▸ Text section:
The world is overflowing with writers but it gives birth to few warrior poets. A writer will tell you the temperature of a room, the hues of a dying day, the silent movement of shadows on pavement, the changing phases of the moon or maybe describe the light cast during a particular time of day in autumn. A poet bypasses all this obvious crap, but instead shines a blinding light on the darkest corners of your soul—–cause deep down we’re all the same, we share a common misery, we suffer a shared sadness—–and once a poem takes you there, you’ll never come back the same.

You can fall out of love with someone and still get it back. But, once you fall “Out of like” with a person it’s gone forever———irretrievable——irreversible. We fall in love for crazy reasons. You may love someone for their hair, for the shape of their ass, or maybe its the car they drive. It may be the clothes they wear, or what they look like naked. Sometimes it’s the title attached to their name, their possessions, or the size of their bank account. Love’s a superficial and primal emotion that can lead to murder——-to madness—–to jealousy and pandemonium—–not to mention unintended pregnancies and failed marriages. Love makes fools of us all. The fruits of love is bedlam—–it decays ones ability to reason. You stumble around love drunk, saying and doing things you’ll regret in the morning.

Its possible to live with someone you no longer love, but living with someone you no longer like can drive you to homicidal fantasies.  If you no longer love someone, you can still exist as roommates.  You can divvy up expenses and household chores—–you can even share a pizza and a movie.  But once you no longer like someone it becomes extremely painful to be in the same room, breathing the same air.

▸ Task instructions:
1: Please repeat the part of the passage on love and liking that opens with the words containing "Its possible to" and closes with "the same air.", and swap "roommates" for "housemates".
2: According to the passage on love and liking, why is it still possible to live with someone you no longer love?

[Saved data entries]
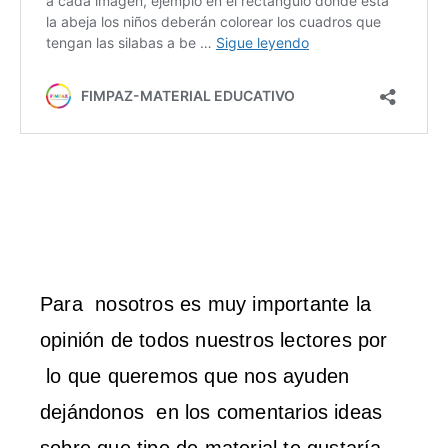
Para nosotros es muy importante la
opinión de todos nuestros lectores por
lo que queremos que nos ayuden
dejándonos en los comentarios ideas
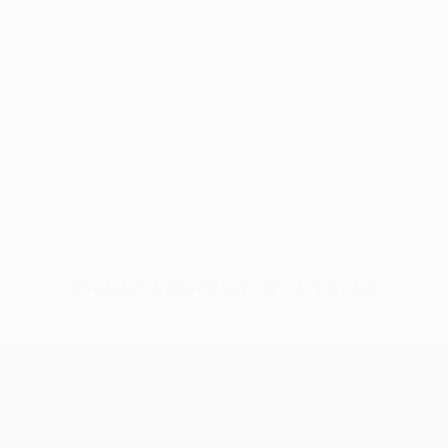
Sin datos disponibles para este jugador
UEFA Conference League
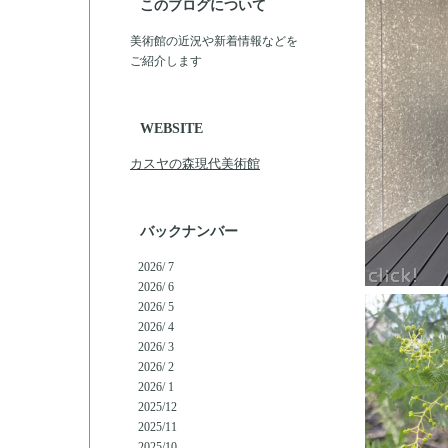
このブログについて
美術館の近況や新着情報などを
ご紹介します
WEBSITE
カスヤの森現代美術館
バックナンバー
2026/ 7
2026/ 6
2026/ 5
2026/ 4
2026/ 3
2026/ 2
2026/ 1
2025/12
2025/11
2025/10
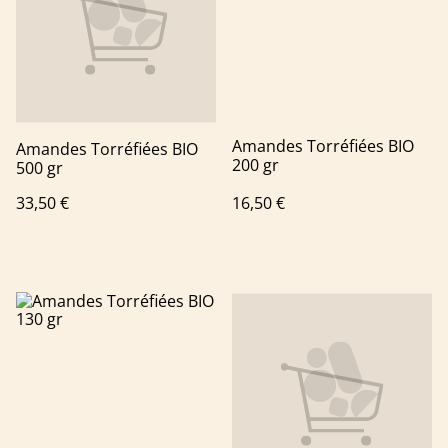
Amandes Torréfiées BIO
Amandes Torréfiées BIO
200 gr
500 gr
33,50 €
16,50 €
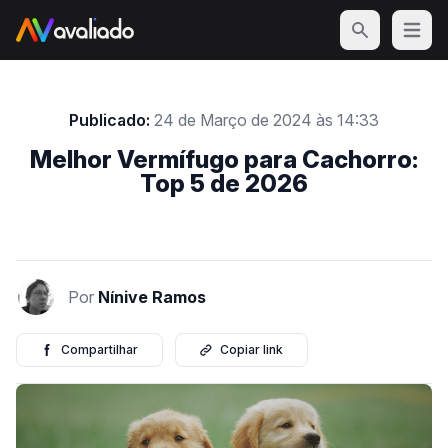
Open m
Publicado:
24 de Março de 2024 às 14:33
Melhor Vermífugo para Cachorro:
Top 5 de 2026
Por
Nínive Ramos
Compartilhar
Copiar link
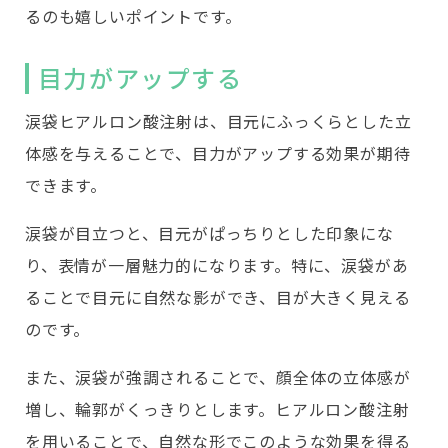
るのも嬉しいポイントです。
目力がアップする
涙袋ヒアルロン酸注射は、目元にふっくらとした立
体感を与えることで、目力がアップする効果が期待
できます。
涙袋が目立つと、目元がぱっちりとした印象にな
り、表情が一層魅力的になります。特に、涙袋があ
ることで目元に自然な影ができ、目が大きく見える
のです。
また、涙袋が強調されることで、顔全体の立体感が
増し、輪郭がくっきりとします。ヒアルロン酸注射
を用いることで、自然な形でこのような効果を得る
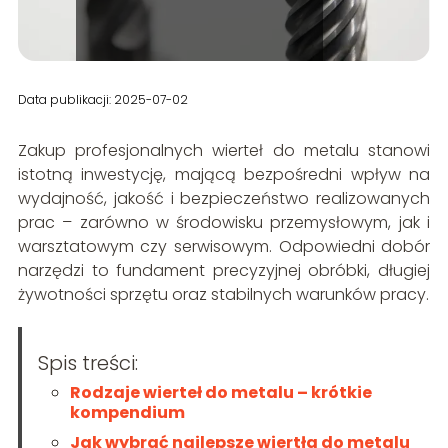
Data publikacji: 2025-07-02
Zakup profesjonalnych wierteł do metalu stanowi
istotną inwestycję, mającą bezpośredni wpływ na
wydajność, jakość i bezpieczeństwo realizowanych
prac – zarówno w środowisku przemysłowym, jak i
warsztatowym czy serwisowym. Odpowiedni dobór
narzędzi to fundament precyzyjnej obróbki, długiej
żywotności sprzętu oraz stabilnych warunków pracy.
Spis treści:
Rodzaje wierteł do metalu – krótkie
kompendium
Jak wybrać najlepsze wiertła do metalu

▸ Answers for the tasks:
1:
Its possible to live with someone you no longer love, but living with someone you no longer like can drive you to homicidal fantasies.  If you no longer love someone, you can still exist as housemates.  You can divvy up expenses and household chores—–you can even share a pizza and a movie.  But once you no longer like someone it becomes extremely painful to be in the same room, breathing the same air.

2: If you no longer love someone, you can still exist together as roommates. You can divvy up expenses and household chores and even share a pizza and a movie.